Si les femmes occidentales ne sont pas libres en fait, malgré l'égalité des droits, parce que conditionnées et formatées dès leur plus jeune âge, il faut néanmoins distinguer cette aliénation par l'affectif, (la crainte de déplaire et de perdre la sympathie) de celle qui résulte d'un statut de mineure à vie plaçant les femmes plus ou moins à l'entière merci des hommes de leur famille, comme c'est le cas dans l'islam traditionnel. Entre la persuasion par l'affectif et la coercition, il y a des nuances à faire.

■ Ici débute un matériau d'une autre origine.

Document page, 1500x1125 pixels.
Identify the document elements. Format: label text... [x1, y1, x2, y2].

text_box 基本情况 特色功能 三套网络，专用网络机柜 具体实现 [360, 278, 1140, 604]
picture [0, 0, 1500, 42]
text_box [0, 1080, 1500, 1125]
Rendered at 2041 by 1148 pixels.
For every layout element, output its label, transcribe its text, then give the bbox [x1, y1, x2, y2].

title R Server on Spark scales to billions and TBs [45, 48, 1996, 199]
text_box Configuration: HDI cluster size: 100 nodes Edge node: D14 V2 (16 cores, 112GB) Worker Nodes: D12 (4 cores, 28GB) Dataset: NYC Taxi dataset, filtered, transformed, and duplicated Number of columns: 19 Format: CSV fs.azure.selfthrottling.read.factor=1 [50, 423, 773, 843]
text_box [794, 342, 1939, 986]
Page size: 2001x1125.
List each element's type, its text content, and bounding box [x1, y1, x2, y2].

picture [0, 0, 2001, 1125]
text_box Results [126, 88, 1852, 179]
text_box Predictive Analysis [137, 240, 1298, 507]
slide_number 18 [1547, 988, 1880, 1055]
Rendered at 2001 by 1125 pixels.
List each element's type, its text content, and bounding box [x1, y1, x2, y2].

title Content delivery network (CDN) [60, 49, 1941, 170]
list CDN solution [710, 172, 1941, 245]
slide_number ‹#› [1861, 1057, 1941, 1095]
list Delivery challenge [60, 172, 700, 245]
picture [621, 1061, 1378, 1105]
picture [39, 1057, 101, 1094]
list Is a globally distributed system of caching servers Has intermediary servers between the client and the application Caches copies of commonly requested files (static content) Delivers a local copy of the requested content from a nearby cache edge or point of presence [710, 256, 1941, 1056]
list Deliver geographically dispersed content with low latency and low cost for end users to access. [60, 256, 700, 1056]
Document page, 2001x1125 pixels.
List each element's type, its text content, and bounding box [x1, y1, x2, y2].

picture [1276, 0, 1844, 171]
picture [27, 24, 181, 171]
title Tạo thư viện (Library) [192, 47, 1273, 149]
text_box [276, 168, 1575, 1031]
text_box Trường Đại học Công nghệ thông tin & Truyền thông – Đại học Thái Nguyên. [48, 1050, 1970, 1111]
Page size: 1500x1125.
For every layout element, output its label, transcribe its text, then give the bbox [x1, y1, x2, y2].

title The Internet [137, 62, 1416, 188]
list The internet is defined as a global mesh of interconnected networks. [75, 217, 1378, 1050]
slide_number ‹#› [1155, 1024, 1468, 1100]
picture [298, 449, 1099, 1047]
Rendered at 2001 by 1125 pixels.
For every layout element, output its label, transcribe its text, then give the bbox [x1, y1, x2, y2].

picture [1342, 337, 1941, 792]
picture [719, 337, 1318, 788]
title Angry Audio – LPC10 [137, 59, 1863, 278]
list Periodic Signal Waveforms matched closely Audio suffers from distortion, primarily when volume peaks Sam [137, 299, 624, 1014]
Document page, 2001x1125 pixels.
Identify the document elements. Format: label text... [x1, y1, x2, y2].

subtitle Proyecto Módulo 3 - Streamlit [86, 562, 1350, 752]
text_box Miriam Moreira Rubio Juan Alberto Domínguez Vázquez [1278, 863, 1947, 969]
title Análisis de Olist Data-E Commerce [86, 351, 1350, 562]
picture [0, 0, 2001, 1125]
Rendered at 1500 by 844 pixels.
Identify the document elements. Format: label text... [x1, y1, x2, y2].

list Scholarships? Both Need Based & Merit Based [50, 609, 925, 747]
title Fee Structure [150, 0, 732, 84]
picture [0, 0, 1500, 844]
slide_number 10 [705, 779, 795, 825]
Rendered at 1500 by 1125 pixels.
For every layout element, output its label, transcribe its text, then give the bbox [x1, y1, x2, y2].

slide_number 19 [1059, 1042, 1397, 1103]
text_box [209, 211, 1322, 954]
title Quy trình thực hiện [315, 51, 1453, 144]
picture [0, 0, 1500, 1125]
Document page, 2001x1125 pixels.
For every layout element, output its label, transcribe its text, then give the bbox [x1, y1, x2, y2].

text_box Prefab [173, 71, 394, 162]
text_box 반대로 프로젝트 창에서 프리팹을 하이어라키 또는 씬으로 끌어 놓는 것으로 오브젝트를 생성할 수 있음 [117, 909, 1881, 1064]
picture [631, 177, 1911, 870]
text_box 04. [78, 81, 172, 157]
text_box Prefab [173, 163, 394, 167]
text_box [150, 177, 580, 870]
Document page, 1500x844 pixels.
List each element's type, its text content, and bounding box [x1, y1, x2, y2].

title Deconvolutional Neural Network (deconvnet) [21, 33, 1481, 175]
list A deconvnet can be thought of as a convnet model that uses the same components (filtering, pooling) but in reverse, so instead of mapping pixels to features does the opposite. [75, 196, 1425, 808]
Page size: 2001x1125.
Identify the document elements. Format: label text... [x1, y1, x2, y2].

La liberté au sens relatif est selon moi la possibilité de choisir sa vie en fonction de ses capacités, morales et intellectuelles ou physiques, sans contrainte autre que celles de la nécessité reconnue et assumée. Par exemple, la liberté pour moi, ce n'est pas de faire tout ce que j'ai envie mais de pouvoir faire tout ce qui est possible à tout être humain sans que des contraintes arbitraires soient imposées. En réalité, ce n'est pas le cas même dans notre société. Par exemple, très peu de personnes peuvent se permettre d'exprimer des idées "islamophobes", anti-immigrationnistes, racistes, antisémites ou homophobes, sans encourir la vindicte publique, et à ses risques et périls. Pourtant, en démocratie, cela devrait être possible et en théorie l'est, seule la justice étant habilitée à trancher ce qui est interdit ou permis. Seuls les passages à l'acte devraient être strictement interdits, mais en fait, la liberté d'expression et d'opinion est limitée par l'auto-censure, à cause de la peur.